CognitoUserPoolAuthorizer:
Type: 'AWS::ApiGateway::Authorizer'
Properties:
AuthorizerResultTtlInSeconds: 300
IdentitySource: 'method.request.header.Authorization'
Name: 'cognito-user-pool-authorizer'
RestApiId: !Ref ApiGatewayRestApi
Type: COGNITO_USER_POOLS
ProviderARNs:
- 'arn:aws:cognito-idp:4234234234:324423523525:userpool/1ds23esfa'
Challenges
- Deployment dependency
This pattern introduces a service dependency which requires target service resources and scopes to be created/updated first prior to the consumer service.
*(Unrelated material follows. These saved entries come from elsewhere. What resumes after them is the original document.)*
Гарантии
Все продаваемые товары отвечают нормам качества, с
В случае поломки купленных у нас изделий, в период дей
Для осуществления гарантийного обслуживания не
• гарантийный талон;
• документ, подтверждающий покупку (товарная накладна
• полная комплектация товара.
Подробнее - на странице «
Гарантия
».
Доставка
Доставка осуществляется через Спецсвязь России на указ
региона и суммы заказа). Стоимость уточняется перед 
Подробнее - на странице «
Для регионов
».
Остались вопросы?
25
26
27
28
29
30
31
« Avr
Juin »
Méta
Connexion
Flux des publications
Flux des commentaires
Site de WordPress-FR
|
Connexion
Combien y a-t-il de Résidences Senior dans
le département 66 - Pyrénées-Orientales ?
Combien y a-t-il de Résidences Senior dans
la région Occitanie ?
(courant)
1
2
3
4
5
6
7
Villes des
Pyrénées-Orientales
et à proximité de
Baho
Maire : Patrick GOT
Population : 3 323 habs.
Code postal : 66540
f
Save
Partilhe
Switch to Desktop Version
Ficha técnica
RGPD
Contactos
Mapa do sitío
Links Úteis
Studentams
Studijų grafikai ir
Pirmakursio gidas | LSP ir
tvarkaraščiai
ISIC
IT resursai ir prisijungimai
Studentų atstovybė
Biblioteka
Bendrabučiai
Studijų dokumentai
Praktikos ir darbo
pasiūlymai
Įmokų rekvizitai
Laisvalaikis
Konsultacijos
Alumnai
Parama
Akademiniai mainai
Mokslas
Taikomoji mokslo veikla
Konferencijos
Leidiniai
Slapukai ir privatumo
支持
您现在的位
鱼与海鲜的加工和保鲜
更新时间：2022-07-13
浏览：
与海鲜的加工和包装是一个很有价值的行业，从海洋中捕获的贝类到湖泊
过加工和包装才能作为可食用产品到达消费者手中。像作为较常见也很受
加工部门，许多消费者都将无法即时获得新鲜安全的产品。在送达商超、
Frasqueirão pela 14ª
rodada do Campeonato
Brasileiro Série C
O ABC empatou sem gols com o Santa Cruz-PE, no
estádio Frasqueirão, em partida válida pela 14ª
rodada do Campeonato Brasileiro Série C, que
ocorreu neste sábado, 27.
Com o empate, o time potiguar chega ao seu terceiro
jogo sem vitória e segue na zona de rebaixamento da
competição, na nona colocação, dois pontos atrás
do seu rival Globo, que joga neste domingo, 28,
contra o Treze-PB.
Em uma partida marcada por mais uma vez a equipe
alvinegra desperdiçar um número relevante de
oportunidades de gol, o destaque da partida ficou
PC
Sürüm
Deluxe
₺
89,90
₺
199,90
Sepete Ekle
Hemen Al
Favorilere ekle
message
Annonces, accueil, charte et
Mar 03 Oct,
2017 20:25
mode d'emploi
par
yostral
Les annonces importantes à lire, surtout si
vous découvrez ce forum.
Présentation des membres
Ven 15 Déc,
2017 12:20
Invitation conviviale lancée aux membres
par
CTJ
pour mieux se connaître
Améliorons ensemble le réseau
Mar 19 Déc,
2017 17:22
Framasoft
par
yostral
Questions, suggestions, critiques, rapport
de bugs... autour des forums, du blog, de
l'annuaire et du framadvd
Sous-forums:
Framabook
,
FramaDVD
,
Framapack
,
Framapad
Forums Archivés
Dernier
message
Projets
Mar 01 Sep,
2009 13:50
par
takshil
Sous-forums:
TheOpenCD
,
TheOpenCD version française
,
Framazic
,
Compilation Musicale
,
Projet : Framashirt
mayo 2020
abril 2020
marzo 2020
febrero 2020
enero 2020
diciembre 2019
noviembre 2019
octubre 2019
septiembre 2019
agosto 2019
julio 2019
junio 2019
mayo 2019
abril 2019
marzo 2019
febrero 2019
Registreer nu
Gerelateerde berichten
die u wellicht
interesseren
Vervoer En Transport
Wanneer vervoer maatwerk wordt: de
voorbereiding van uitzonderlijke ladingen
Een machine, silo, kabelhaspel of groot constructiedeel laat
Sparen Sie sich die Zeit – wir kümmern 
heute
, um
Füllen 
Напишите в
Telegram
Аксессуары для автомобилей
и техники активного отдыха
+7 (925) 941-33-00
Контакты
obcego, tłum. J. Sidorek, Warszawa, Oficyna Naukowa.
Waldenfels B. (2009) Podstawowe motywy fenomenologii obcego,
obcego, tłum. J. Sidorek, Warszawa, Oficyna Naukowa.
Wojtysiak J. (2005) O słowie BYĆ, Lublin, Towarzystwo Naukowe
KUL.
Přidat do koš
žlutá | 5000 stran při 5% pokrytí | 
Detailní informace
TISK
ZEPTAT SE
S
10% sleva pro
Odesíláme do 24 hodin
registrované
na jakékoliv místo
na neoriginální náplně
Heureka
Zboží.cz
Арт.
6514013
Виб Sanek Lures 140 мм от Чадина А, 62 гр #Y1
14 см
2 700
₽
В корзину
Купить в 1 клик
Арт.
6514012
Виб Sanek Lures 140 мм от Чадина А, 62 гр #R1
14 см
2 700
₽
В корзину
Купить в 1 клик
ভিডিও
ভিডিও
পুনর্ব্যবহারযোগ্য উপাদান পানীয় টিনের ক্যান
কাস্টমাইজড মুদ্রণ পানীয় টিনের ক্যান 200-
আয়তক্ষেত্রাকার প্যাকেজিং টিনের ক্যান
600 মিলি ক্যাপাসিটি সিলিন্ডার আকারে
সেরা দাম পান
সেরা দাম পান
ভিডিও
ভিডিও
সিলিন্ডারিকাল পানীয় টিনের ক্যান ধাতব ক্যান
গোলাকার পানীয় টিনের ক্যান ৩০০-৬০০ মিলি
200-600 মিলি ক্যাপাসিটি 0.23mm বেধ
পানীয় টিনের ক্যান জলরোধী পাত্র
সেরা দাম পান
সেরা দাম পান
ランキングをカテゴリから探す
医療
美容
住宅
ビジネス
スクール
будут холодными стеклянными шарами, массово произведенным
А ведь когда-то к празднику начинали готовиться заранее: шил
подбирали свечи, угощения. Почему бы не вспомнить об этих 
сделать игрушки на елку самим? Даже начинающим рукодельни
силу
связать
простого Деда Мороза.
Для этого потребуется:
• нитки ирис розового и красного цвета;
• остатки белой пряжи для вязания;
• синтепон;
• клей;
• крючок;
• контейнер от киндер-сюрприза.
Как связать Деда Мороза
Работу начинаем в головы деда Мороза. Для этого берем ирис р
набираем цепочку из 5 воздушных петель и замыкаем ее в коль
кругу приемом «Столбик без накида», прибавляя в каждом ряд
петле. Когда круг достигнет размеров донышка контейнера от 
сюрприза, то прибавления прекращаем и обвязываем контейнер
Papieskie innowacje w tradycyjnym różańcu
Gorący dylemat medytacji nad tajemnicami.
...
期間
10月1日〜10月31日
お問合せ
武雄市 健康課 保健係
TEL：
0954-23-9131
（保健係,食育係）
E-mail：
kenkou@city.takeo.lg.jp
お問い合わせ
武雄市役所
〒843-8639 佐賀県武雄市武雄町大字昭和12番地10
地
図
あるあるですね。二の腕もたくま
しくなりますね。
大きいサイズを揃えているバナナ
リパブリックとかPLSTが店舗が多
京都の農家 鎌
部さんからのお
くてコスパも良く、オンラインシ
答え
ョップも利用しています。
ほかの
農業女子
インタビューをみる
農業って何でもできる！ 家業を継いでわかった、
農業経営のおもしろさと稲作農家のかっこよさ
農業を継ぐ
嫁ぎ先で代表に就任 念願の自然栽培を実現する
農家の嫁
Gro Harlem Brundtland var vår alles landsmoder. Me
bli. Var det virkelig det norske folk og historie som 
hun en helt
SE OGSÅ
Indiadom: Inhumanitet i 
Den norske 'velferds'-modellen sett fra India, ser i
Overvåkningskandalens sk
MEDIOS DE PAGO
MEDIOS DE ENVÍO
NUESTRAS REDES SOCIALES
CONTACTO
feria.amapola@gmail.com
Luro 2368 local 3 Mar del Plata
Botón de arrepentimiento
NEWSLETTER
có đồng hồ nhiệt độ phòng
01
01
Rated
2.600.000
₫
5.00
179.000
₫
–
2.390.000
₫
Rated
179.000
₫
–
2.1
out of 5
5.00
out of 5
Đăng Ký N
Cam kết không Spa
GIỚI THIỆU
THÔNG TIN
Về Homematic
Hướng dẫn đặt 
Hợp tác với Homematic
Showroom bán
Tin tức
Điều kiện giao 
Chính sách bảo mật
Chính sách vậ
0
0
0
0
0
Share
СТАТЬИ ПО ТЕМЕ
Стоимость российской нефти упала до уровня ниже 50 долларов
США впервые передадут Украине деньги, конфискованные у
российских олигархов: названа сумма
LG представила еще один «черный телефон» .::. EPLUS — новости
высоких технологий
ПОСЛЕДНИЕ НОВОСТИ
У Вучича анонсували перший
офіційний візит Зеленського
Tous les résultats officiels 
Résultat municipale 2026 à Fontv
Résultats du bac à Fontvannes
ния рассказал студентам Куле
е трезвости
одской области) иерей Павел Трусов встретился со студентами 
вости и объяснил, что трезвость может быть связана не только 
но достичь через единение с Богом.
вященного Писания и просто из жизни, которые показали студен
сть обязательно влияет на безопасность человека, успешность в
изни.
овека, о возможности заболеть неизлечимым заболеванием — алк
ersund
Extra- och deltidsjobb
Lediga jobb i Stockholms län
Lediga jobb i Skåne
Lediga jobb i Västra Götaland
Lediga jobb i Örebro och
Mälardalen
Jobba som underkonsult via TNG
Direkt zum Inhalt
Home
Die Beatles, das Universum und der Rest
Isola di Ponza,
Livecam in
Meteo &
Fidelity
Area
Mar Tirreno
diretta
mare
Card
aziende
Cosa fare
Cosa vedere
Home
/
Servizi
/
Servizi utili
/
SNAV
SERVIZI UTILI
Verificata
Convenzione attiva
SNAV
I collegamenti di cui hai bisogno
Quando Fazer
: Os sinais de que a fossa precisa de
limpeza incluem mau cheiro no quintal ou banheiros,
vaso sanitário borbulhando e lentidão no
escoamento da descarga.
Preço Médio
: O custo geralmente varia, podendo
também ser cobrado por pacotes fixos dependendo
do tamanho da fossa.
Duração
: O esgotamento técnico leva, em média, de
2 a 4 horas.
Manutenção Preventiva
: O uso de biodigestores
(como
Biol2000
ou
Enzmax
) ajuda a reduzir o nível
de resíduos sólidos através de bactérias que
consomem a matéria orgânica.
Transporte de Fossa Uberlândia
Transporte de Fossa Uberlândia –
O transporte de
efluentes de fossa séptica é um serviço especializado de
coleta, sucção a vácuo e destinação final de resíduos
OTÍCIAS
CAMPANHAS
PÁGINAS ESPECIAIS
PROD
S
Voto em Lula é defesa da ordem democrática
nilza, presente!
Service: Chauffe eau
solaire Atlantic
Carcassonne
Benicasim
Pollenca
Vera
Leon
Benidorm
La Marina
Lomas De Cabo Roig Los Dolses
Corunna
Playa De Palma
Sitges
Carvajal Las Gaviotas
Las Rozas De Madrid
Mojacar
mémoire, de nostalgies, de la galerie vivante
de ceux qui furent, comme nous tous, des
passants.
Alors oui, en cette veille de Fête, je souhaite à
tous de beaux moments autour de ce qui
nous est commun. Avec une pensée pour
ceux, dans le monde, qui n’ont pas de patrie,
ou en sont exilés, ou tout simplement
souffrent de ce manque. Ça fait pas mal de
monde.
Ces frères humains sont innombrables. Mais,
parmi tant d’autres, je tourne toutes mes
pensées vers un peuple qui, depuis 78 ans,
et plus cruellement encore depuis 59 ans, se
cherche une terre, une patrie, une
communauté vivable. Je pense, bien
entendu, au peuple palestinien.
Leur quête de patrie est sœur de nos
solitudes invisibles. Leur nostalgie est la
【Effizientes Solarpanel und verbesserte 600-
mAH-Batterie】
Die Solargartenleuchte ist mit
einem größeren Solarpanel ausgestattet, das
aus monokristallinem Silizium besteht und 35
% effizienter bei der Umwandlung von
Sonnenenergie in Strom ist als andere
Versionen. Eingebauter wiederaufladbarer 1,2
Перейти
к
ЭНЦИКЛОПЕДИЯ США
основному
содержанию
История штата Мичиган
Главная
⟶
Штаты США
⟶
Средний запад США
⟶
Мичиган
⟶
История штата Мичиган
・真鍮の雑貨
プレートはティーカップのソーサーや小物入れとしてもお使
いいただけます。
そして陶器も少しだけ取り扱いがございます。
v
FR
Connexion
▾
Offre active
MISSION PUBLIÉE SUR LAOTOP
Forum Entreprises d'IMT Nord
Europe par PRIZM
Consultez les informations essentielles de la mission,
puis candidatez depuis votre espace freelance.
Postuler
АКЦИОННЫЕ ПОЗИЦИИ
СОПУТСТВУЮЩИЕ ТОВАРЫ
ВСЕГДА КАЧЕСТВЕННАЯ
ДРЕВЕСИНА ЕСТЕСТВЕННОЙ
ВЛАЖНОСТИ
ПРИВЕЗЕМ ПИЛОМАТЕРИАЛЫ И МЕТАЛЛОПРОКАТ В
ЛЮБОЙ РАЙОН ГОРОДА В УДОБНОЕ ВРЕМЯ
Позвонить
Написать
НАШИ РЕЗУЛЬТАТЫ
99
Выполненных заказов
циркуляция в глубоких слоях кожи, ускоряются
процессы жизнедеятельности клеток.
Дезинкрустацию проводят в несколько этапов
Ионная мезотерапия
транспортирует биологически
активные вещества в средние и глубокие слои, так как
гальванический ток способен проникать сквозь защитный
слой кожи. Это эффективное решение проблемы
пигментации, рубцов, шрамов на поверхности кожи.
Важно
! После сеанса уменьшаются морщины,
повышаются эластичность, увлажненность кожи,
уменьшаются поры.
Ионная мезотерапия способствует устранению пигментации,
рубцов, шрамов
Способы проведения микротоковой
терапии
For example, service accounts-v1
can not be deployed unless the relied scope has been created by deploying service customers-v1
.
Solution: use release command in Bamboo-on-Teams to deploy services in sequential batches
2. App client credentials management
The service-to-service interaction starts with a user pool sign-in with the app client credentials and a JWT token will be returned from Cognito to the initiator for external resource access. We are creating the secure parameters in Amazon SSM manually to store the client credentials for each microservice after the deployment. With the increasing number of µservices, we need a tool to do this securely and automatically for us.
Solution: https://www.serverless.com/plugins/serverless-app-client-credentials-to-ssm
Conclusion
With this fine-grained access control mechanism, we now can guarantee that only authenticated services will be allowed to access the resource, and only resources with specified scopes can be accessed by the service.